This issue of Through the Atmosphere (TtA) addresses several research activities within the Space Science and Engineering Center (SSEC) and the Cooperative Institute for Meteorological Satellite Studies (CIMSS) that are now realizing new results.
- Scientists and educators at SSEC and CIMSS, along with our NOAA colleagues, have long anticipated GOES-16, the newest geostationary weather satellite in the United States. It was launched in November 2016. Our successful participation in this program also includes education training for K-12 teachers from across the nation.

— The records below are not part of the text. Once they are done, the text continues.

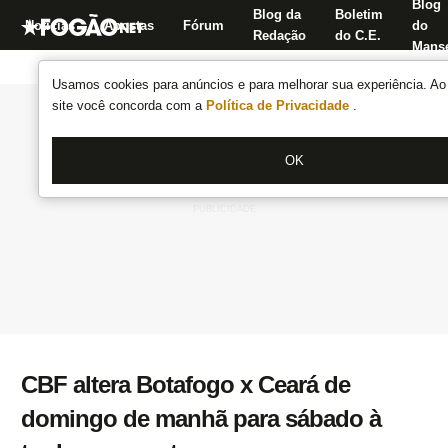
Blog
Blog da
Boletim
Notícias
Apostas
Fórum
do
Redação
do C.E.
Manse
Usamos cookies para anúncios e para melhorar sua experiência. Ao 
site você concorda com a
Política de Privacidade
.
OK
CBF altera Botafogo x Ceará de
domingo de manhã para sábado à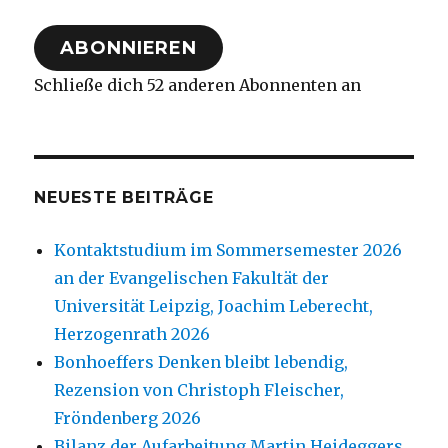
Adresse
ABONNIEREN
Schließe dich 52 anderen Abonnenten an
NEUESTE BEITRÄGE
Kontaktstudium im Sommersemester 2026
an der Evangelischen Fakultät der
Universität Leipzig, Joachim Leberecht,
Herzogenrath 2026
Bonhoeffers Denken bleibt lebendig,
Rezension von Christoph Fleischer,
Fröndenberg 2026
Bilanz der Aufarbeitung Martin Heideggers,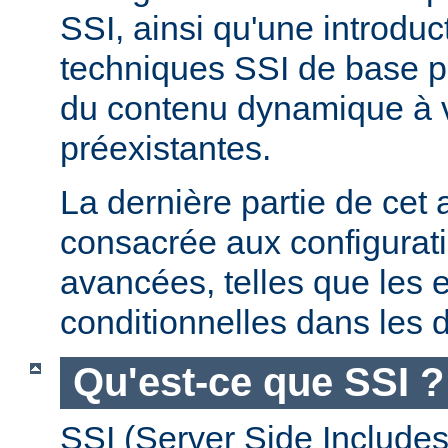
SSI, ainsi qu'une introdu
techniques SSI de base pe
du contenu dynamique à
préexistantes.
La dernière partie de cet a
consacrée aux configurat
avancées, telles que les 
conditionnelles dans les d
Qu'est-ce que SSI ?
SSI (Server Side Includes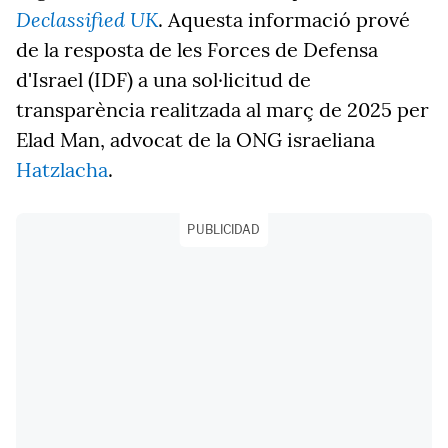
Declassified UK
. Aquesta informació prové
de la resposta de les Forces de Defensa
d'Israel (IDF) a una sol·licitud de
transparència realitzada al març de 2025 per
Elad Man, advocat de la ONG israeliana
Hatzlacha
.
PUBLICIDAD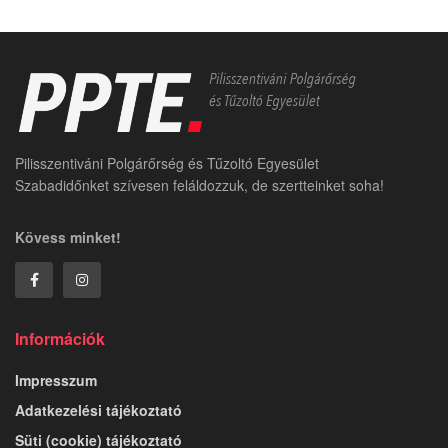
Pilisszentiváni Polgárőrség és Tűzoltó Egyesület
Szabadidőnket szívesen feláldozzuk, de szertteinket soha!
Kövess minket!
Információk
Impresszum
Adatkezelési tájékoztató
Süti (cookie) tájékoztató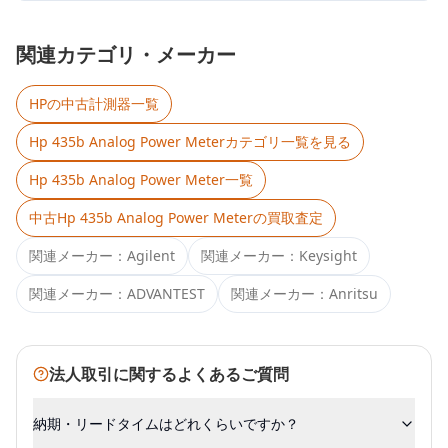
関連カテゴリ・メーカー
HP
の中古計測器一覧
Hp 435b Analog Power Meter
カテゴリ一覧を見る
Hp 435b Analog Power Meter
一覧
中古
Hp 435b Analog Power Meter
の買取査定
関連メーカー：
Agilent
関連メーカー：
Keysight
関連メーカー：
ADVANTEST
関連メーカー：
Anritsu
法人取引に関するよくあるご質問
納期・リードタイムはどれくらいですか？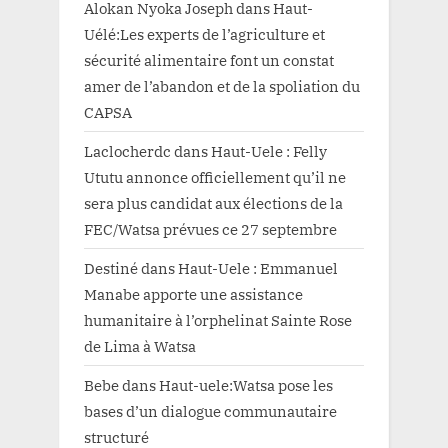
Alokan Nyoka Joseph
dans
Haut-
Uélé:Les experts de l’agriculture et
sécurité alimentaire font un constat
amer de l’abandon et de la spoliation du
CAPSA
Laclocherdc
dans
Haut-Uele : Felly
Ututu annonce officiellement qu’il ne
sera plus candidat aux élections de la
FEC/Watsa prévues ce 27 septembre
Destiné
dans
Haut-Uele : Emmanuel
Manabe apporte une assistance
humanitaire à l’orphelinat Sainte Rose
de Lima à Watsa
Bebe
dans
Haut-uele:Watsa pose les
bases d’un dialogue communautaire
structuré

As part of this “From orbit to classroom” activity, 15 teachers attended the launch and are preparing to use this national resource in their teaching.
- As we await data from GOES-16, scientists are now preparing for the 2017 launch of the Joint Polar Satellite System-1, or JPSS-1. On board that satellite are two instruments with which scientists at SSEC and CIMSS have become very familiar: VIIRS and CrIS. Two similar instruments have flown on the Suomi-NPP satellite, and many folks have developed algorithms and used those data to study our planet. But, before these new observations can be used, the instruments must be characterized pre- and post-launch as discussed in the article “On deck.”
- Using data from geostationary and polar-orbiting satellites such as GOES-16 and Suomi-NPP, SSEC and CIMSS scientists have a long history of studying hurricanes. In fact, a recent study published in the journal Nature continues this heritage by explaining connections between hurricane activity and intensification.
- Finally, Hank Revercomb was recently recognized with the honorific title of Fellow of the American Meteorological Society. We highlight Hank’s impressive scientific achievements along with a recap of other award winners since the last issue of TtA.